Landis picked up where another American left off last year, when Lance
Armstrong completed his seventh and final Tour triumph.
"I kept fighting, never stopped believing," Landis said, shortly after he
received the winner's yellow jersey on the podium, joined by his daughter, Ryan.
With the victory, Landis becomes the third American - joining Armstrong
and three-time winner Greg LeMond - to win the Tour.
"I'm proud and happy for Floyd," said Armstrong, who watched the finish on TV
from a hotel room near the Champs-Elysees. "He proved he was the strongest,
everybody wrote him off."
"I'm very proud that an American has won again."
Landis had a solemn expression on his face and held his cap in his hand as
the "The Star-Spangled Banner" played. When the anthem was over, he broke into a
smile and waved to the crowd.
Landis, who plans to undergo replacement surgery this fall on an arthritic
right hip, said he hopes to be back next year.
"Right now that's the plan," Landis said.
He dedicated his win to Andy Rihs, owner of his Phonak team.

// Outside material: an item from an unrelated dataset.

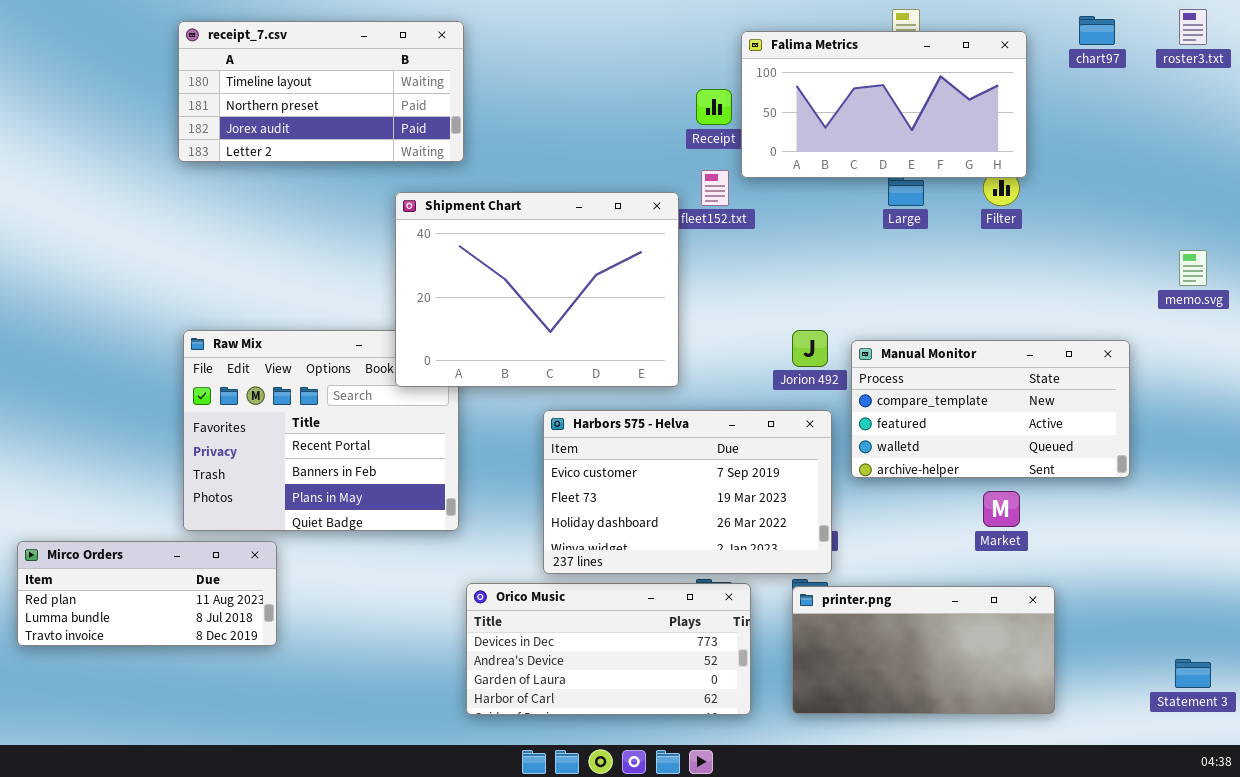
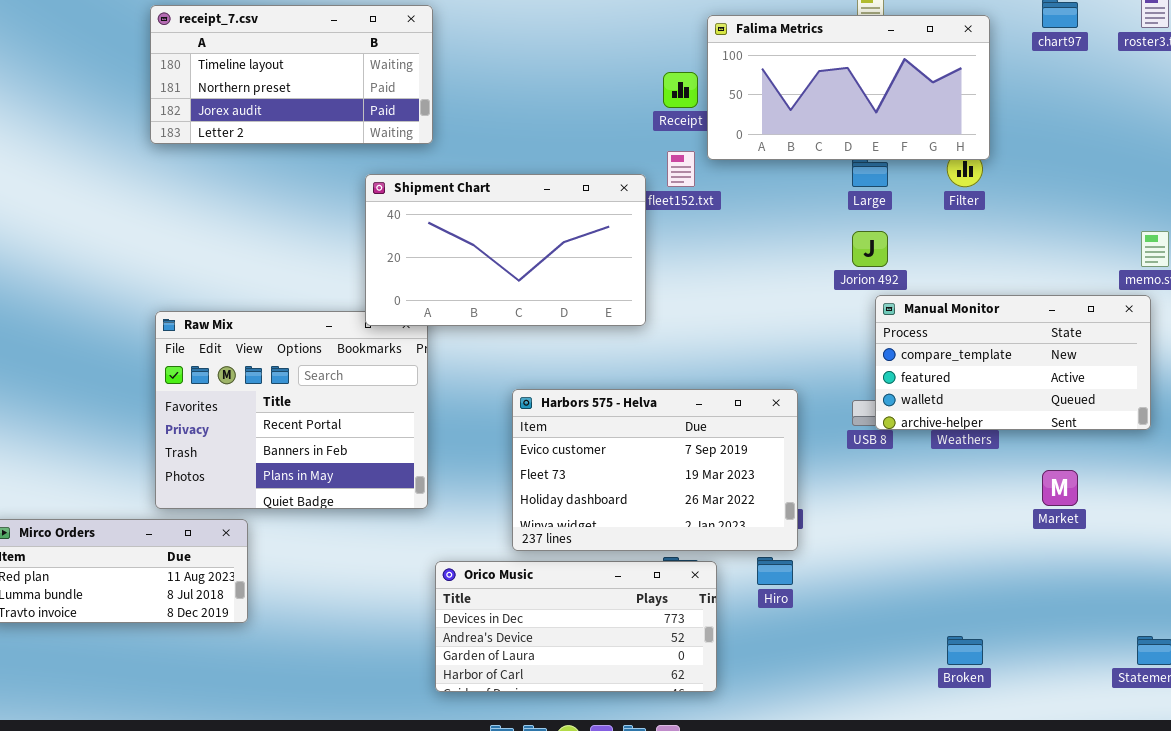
Shipment Chart: [395,192,679,387] -> [365,174,646,326], resized
Jorion 492: [792,330,828,367] -> [852,231,888,267], moved
Manual Monitor: [851,340,1130,478] -> [875,295,1151,430], moved
Market: [983,491,1020,527] -> [1042,470,1078,506], moved
printer.png: [792,586,1055,714] -> none, closed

Without Armstrong's dominance, the Tour was blown even more wide open on the
eve of the July 1 start when prerace favorites Ivan Basso and Jan Ullrich -
along with seven other riders - were sent home after being implicated in a
Spanish doping investigation. Ullrich was fired by his T-Mobile team last
Friday.
Sunday's champagne and Landis' fifth yellow jersey of the Tour were possible
thanks to a once-in-a-lifetime ride Thursday in the Alps that put the Phonak
team leader back in contention, one day after a disastrous ride dropped him from
first to 11th, more than eight minutes back.